Sem citar Bolsonaro, o ministro Gilmar Mendes, do STF, usou uma rede social neste domingo (22) para criticar a “fabricação artificial de crises institucionais”.
“A fabricação artificial de crises institucionais infrutíferas afasta o país do enfrentamento dos problemas reais. A crise sanitária da pandemia, a inflação galopante e a paralisação das reformas necessárias devem integrar a agenda política. É hora de reordenar prioridades”, escreveu o ministro.
Já no Senado, parlamentares de partidos governistas e de oposição não veem chance de o pedido de impeachment contra Moraes avançar na Casa.
“Penso que não [irá avançar]”, disse o líder do PL, senador Wellington Fagundes (MT). O PL é da base do governo.
O senador Randolfe Rodrigues (Rede-AP), que é vice-presidente da CPI da Covid, defendeu a atuação de Moraes e Barroso, em debate neste fim de semana com o grupo Prerrogativas, formado por advogados.
“A manifestação ontem [sexta-feira] do presidente Rodrigo Pacheco foi importante em dizer que esse malfadado pedido de impeachment vai para o único lugar devido: o arquivo e o lixo”, disse.
Na sexta, logo após o pedido de impeachment contra Moraes, Pacheco afirmou que não vai se render a “nenhum tipo de investida que seja para desunir o Brasil”.

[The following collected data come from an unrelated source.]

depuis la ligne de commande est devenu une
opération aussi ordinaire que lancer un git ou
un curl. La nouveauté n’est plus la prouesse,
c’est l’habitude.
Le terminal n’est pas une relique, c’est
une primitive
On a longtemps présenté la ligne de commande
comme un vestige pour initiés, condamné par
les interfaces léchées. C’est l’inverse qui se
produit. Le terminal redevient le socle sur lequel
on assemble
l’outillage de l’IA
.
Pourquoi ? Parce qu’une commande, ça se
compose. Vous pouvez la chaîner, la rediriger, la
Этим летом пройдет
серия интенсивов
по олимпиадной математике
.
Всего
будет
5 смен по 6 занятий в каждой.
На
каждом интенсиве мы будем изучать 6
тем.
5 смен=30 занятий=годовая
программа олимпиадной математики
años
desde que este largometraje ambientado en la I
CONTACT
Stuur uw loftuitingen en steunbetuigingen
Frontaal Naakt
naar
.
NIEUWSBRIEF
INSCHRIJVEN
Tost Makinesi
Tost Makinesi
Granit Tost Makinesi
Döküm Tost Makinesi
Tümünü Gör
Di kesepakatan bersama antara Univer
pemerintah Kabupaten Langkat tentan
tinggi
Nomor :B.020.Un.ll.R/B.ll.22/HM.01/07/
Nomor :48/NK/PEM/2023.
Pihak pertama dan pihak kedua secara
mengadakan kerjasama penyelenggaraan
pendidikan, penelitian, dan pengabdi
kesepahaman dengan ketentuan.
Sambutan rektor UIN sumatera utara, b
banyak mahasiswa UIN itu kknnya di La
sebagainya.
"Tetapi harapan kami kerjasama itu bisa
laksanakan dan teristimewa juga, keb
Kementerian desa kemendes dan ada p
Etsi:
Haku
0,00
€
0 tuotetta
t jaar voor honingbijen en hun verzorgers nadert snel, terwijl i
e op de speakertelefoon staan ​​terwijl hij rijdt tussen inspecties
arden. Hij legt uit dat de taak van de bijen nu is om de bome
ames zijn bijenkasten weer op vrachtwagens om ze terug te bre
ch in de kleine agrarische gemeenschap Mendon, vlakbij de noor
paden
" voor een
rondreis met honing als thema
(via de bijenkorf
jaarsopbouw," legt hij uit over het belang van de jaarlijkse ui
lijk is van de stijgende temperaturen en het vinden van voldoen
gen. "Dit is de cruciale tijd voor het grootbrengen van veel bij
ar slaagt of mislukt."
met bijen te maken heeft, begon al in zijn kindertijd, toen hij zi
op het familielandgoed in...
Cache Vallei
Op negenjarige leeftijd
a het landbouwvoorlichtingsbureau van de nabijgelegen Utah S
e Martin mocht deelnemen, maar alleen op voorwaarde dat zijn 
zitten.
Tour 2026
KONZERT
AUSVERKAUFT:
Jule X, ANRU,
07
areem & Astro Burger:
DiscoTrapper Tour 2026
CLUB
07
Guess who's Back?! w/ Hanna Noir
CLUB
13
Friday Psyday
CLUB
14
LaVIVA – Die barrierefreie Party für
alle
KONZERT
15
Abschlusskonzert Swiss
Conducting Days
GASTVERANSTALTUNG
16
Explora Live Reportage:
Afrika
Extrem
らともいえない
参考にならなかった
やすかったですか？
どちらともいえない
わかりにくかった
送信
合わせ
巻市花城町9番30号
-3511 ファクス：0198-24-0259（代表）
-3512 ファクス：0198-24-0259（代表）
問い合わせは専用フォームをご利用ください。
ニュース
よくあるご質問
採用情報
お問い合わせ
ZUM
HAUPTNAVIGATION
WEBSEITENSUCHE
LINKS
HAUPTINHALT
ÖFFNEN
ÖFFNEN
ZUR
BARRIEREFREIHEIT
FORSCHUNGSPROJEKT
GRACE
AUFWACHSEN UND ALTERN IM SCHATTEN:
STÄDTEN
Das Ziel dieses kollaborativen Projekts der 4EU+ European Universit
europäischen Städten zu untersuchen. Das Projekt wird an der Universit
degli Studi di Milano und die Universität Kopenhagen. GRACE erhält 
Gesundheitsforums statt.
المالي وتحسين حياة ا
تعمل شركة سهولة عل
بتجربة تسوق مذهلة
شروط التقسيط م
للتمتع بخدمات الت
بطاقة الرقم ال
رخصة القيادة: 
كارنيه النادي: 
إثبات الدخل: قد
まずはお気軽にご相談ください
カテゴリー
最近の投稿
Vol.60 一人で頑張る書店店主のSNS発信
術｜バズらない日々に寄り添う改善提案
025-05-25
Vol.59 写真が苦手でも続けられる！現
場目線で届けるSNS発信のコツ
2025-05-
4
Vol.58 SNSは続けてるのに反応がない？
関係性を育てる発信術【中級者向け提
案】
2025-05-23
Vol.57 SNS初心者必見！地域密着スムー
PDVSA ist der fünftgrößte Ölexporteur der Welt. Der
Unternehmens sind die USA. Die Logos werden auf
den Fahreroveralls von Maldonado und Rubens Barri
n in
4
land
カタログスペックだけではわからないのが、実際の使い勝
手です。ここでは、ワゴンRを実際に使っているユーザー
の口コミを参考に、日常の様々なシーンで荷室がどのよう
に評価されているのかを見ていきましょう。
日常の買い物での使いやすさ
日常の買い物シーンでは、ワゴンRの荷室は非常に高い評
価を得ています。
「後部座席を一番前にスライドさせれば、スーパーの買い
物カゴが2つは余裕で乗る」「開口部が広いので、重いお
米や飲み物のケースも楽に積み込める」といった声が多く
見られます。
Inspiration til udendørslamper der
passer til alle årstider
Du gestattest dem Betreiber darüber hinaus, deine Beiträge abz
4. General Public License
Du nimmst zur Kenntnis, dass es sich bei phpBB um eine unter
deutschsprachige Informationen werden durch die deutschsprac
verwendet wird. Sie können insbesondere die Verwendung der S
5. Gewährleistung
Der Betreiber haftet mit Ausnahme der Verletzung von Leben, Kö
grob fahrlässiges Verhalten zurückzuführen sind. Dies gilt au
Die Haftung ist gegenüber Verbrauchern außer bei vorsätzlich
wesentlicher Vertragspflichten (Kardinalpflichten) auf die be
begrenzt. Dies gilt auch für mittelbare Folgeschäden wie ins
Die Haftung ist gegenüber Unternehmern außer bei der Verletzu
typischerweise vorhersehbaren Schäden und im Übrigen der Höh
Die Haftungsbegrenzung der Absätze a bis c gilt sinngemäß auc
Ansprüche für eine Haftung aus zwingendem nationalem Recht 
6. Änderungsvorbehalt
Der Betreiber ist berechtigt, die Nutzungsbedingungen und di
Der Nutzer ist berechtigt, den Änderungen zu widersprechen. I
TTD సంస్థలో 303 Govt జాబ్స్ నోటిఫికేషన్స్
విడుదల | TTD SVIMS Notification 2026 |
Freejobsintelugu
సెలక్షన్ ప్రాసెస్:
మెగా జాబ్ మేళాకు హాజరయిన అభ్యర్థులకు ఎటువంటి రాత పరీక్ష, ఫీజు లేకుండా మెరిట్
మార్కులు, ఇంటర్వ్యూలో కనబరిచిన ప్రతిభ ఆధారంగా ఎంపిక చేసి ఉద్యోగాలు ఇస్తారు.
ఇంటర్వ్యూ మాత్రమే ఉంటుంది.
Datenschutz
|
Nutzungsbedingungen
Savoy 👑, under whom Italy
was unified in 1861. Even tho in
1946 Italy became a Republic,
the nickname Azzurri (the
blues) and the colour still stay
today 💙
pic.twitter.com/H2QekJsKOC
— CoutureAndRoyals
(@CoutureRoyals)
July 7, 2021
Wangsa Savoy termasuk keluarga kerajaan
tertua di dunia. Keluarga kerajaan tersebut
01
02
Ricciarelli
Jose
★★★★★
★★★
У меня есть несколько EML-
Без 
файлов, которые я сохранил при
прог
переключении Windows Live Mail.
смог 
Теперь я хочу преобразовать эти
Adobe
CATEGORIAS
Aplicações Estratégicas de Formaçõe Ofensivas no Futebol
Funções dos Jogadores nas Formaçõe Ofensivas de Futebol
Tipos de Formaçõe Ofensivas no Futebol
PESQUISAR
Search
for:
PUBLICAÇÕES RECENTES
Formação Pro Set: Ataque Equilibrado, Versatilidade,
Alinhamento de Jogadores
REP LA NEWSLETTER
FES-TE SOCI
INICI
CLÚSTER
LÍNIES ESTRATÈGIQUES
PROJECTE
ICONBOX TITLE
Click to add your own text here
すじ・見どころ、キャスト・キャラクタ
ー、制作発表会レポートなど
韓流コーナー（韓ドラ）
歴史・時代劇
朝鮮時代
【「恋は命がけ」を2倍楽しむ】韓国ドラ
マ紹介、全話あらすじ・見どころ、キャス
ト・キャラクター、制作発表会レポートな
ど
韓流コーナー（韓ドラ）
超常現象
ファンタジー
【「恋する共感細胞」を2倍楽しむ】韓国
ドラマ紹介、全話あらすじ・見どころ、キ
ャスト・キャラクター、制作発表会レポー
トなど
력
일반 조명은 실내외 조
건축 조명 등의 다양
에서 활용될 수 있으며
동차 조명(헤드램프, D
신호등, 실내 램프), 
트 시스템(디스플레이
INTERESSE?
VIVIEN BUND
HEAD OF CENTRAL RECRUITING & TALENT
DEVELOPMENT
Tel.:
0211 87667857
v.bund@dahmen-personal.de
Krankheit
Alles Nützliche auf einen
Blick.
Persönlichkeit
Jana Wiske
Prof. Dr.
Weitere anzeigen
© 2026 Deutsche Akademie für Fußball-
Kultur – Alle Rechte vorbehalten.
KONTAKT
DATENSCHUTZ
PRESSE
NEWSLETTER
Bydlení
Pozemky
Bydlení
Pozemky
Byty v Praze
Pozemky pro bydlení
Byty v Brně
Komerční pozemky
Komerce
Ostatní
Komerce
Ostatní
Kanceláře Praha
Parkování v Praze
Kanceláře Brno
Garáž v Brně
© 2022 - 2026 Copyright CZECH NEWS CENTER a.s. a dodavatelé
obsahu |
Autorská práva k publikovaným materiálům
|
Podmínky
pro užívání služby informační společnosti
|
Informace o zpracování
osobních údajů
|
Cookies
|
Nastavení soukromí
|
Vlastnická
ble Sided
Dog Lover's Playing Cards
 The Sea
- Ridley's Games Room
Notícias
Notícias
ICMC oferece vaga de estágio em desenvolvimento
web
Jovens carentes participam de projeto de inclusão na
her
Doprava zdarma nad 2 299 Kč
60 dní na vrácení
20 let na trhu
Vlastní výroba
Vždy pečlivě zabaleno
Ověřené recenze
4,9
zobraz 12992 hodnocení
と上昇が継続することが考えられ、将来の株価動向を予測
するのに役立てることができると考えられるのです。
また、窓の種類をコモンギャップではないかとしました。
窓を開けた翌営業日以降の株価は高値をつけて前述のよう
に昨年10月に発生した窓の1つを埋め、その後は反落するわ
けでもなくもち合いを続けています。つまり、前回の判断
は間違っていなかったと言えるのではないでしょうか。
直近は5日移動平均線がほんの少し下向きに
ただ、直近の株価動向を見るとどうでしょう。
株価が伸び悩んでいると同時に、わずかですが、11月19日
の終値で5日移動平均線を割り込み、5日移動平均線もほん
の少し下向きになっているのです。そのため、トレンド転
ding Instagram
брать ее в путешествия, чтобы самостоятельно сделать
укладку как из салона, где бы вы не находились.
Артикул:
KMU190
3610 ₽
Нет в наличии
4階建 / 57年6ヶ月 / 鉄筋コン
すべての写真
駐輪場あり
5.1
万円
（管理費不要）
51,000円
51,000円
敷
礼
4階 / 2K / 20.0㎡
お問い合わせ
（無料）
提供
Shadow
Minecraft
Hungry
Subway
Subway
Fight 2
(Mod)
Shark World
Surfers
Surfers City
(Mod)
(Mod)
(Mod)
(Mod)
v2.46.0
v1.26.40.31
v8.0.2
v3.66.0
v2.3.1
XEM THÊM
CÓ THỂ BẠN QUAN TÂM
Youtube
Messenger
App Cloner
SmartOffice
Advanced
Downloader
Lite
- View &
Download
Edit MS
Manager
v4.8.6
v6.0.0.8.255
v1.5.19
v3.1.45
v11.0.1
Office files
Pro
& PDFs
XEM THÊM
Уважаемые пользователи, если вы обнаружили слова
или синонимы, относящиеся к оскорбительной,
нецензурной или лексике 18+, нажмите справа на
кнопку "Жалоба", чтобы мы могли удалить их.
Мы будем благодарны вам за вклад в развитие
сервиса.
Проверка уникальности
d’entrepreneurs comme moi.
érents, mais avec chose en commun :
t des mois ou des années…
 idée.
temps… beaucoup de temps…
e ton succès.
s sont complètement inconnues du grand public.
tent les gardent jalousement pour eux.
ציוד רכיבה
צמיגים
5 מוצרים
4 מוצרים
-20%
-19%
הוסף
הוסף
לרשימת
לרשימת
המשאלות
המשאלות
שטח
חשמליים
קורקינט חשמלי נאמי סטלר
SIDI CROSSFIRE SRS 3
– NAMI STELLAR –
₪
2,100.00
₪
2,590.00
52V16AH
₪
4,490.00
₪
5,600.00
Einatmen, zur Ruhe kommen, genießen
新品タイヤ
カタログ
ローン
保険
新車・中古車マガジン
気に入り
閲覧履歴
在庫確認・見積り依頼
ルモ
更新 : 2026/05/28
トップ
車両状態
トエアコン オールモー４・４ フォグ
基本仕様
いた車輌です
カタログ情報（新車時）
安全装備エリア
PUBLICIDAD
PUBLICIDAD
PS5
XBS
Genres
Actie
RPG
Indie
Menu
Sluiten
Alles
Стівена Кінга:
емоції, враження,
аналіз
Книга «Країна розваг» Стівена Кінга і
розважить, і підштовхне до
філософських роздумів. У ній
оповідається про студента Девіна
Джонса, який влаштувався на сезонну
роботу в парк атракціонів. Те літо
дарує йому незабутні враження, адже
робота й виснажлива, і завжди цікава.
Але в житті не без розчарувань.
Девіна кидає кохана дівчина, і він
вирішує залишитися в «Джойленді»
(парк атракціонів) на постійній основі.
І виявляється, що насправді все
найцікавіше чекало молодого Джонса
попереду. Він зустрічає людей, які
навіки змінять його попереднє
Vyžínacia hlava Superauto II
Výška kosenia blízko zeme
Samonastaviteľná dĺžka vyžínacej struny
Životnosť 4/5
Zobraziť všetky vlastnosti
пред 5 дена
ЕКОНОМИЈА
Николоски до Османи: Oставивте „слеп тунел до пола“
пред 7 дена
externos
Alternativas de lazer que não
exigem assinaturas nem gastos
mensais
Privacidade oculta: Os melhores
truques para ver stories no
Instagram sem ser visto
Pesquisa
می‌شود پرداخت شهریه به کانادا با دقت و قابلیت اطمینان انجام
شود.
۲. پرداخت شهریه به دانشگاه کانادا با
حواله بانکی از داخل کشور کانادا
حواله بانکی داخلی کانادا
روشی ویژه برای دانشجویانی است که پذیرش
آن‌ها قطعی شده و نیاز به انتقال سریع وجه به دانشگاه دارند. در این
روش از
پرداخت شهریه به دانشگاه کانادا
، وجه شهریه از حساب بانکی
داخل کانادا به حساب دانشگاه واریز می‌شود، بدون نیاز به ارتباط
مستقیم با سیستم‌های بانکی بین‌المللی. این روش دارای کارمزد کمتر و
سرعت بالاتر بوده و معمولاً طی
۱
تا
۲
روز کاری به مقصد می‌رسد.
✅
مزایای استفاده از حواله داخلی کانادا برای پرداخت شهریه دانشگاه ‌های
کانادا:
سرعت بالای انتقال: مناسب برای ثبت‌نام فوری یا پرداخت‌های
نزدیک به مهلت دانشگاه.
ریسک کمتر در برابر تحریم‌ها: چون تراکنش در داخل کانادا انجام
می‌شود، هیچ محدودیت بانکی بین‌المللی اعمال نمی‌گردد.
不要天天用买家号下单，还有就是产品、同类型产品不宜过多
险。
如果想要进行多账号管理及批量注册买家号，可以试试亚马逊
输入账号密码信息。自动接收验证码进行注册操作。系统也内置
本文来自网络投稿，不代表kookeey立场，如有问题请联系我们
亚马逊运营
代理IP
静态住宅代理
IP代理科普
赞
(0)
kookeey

O senador afirmou que irá dar tratamento normal à representação e encaminhá-la para área técnica da Casa e depois decidir se dará continuidade ao procedimento ou não. Ele ressaltou, no entanto, que não antevê motivos para o afastamento de Moraes.
Ministros próximos de Bolsonaro, como Onyx Lorenzoni (Trabalho e Previdência) e Fábio Faria (Comunicações), evitaram fazer declarações públicas de apoio ao pedido de impeachment de Moraes.
A formalização do pedido de impeachment do ministro do STF ocorreu no dia em que a Polícia Federal cumpriu mandados de busca e apreensão em endereços do cantor Sérgio Reis e do deputado Otoni de Paula (PSC-RJ), aliados do presidente.
As medidas foram solicitadas pela PGR (Procuradoria-Geral da República) e autorizadas por Moraes.
O presidente também reclama do fato de Moraes ter acolhido a notícia-crime do TSE e ter decidido investigá-lo por suposto vazamento de dados sigilosos de inquérito da Polícia Federal sobre invasão hacker à corte eleitoral em 2018.
Nesta segunda-feira (23), o Fórum dos Governadores se reunirá em Brasília para discutir, entre outros temas, a defesa da democracia.
O encontro já estava marcado para tratar de assuntos econômicos, como a reforma tributária. Mas, diante da postura de Bolsonaro, os governadores querem se posicionar a favor do respeito às instituições.
Há cerca de uma semana, após a rejeição da Câmara à proposta que instituía o voto impresso, Bolsonaro mudou de estratégia e passou a defender o impeachment de Moraes e Barroso como forma de manter seus eleitores ativos na disputa que trava com a corte.
O pedido de impeachment contra Moraes gerou críticas no Judiciário e de partidos políticos.
Em reação ao ato de Bolsonaro, o STF divulgou já na noite de sexta uma nota oficial, sem assinatura, em nome de todo o tribunal. No texto, a corte “manifesta total confiança” em Moraes.
STJ (Superior Tribunal de Justiça), o presidente da OAB, Felipe Santa Cruz, e entidades de magistrados e procuradores saíram em defesa do ministro do STF e criticaram a iniciativa neste fim de semana.